Dans le cas présent, l’enregistrement, dont la qualité de la prise de son est à saluer, a été réalisé à l’Abbaye royale de Fontevraud en mai 2019, après une série de représentations, ce qui a permis aux équipes vocale et instrumentale de parachever et de peaufiner leur interprétation qui apparaît dès lors comme une évidence. L’œuvre ne cesse de monter en puissance, la deuxième partie de l’oratorio qui va voir les protagonistes s’affronter dans un cruel scénario avant la tragédie, s’amplifiant dans des récitatifs dont l’expressivité apparaît de plus en plus exigeante et complexe, dans le contexte d’une écriture inspirée et démonstrative. 

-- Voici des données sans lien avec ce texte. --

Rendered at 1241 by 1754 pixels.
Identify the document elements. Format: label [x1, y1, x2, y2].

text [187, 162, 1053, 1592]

Le plateau des solistes du chant est brillant, et l’on peut parler ici d’incarnation. Le rôle de Hérode est tenu par la basse Olivier Dejean, que l’on sent aussi bien dominé par l’exacerbation de son désir pour Salomé que confronté à l’irrémédiable puis au remords. Cela se traduit en vocalises vertigineuses, notamment dans l’air Tuonera fra mille turbini (n° 16), où Hérode exprime sa fureur contre le Baptiste en le faisant jeter en prison. Le personnage de Salomé (ici dénommée Hérodiade la fille), apparaît d’une rare perversité, allant, dans un crescendo de folie sanguinaire, du faux air gracieux Vaghe ninfe (n° 24) qui ouvre la seconde partie de l’oratorio, jusqu’à sa joie démentielle après avoir obtenu ce qu’elle voulait (Su, coronatemi n° 40). La soprano Alicia Amo y dévoile (sans jeu de mots, car il n’y a pas ici de « danse » provocante) un délire charnel dans une prestation exacerbée. Sa voix est révélatrice de cet être déviant prêt à assouvir tous ses fantasmes. Cette confrontation au bout de laquelle Hérode ne peut être que perdant est contrebalancée par un Jean-Baptiste sobre et déterminé dans la solennité de sa dénonciation de la luxure et du péché ainsi que dans l’affirmation de sa résignation (Se pegno gradito n° 19). Le contreténor Paul-Antoine Benos-Djian, dont le timbre est tout en dignité et en profondeur, est fascinant. Peut-on imaginer plateau plus idéal, car la mezzo Gaia Petrone en Hérodiade la mère, à l’attitude ambigüe, et les deux ténors Artavazd Sargsyan et Thibault Givaja, en conseiller et en disciple, complètent l’ensemble avec une remarquable justesse. A ces six solistes, vient s’ajouter un Banquet Céleste en état de grâce, mené avec un sens de l’esthétique parfaitement dosée par Damien Guillon, qui vient ainsi placer cette gravure tout en haut d’une discographie dont il partage désormais avec Minkowski l’échelon le plus élevé.